Grace opened her mouth to say something, anything, that might comfort the knights—

—and stopped as a knock came at the cell door.

She jerked her head up. Both Lirith and Aryn stared at the portal. Tira only played with her burnt doll. The knock came again, louder this time. Then the cell door opened—not a crack, but all the way.

Grace was so astonished she could not move, could not bolt for freedom as she should have given the opportunity. Instead, she watched as a man—robed not in gray, but in brown—stepped into the cell. He was young, no more than twenty, his rubbery face misshapen but kindly.

“Who are you?” Grace said.

The young man drew something from inside his robe and held it toward her. Grace drew closer. It was a hand made of gray stone. She cast a puzzled look that was returned by Aryn and Lirith, then met the young man’s eyes.

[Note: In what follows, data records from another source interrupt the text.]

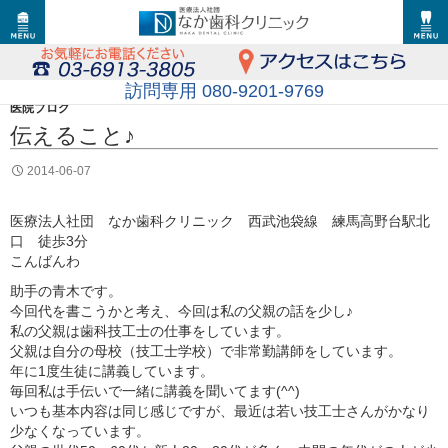
訪問専用 080-9201-9769
医院ブログ
伝えること♪
2014-06-07
医療法人社団 なか歯科クリニック 西武池袋線 練馬高野台駅北
口 徒歩3分
こんばんわ
助手の青木です。
今回代を書こうかと考え、今回は私の父親の話を少し♪
私の父親は歯科技工士の仕事をしています。
父親は自分の母校（技工士学校）で非常勤講師をしています。
年に1度生徒に講義しています。
毎回私は手伝いで一緒に講義を聞いてます(^^)
いつも基本内容は同じ感じですが、最近は若い技工士さんがかなり
少なくなっています。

“What is it?” she whispered, certain that something important was about to happen.

The young man opened his mouth. As he did, she saw the stump of flesh where his tongue had once been. He worked his jaw, his face contorting even further. Then sound issued from his lips.

“Oh … hrig.”

Grace stared. Her instincts told her this was the first time this man had spoken in many years, perhaps since he was a child, when his tongue was taken from him. Shaking, he held the stone hand out farther and spoke again.

“Oh
-hrig.”

Grace gazed at the hand. It was broken at the wrist, as if once part of a larger sculpture. Ohrig. Was that a word for hand?

No, Grace. That’s not it. Think—he doesn’t have a tongue. That means he can’t form lingual sounds
.

She took the hand and looked up into his eyes. “Olrig. This is the hand of the Old God Olrig.”

He nodded and grinned, his eyes bright.

Aryn stepped forward. “Grace, what’s going on?”

She shook her head. “I don’t …”

The young man handed her another object. Grace’s fingers closed around soft fabric. She shook the garment out and gasped. It was a robe the color of mist.

The young man gestured, his movements as eloquent as gently spoken words:
Put it on, my lady
.

She cast a shocked look at Aryn and Lirith.

Lirith’s eyes were intense as coals. “You must go, Grace. I looked out the window just a moment ago. Already the runespeakers are gathering.”

Grace clutched the robe. “But …”

“But there’s only one robe.” Aryn stepped forward and touched her shoulder. “We’ll do our best to free Beltan and Durge. Now go, Grace. You’re Travis’s only chance.”

Grace gazed at the two women. Then Tira moved between them. She patted Grace’s hand, then looked up and cast a beautiful half smile at the young man. He grinned back at her. Grace held up the robe.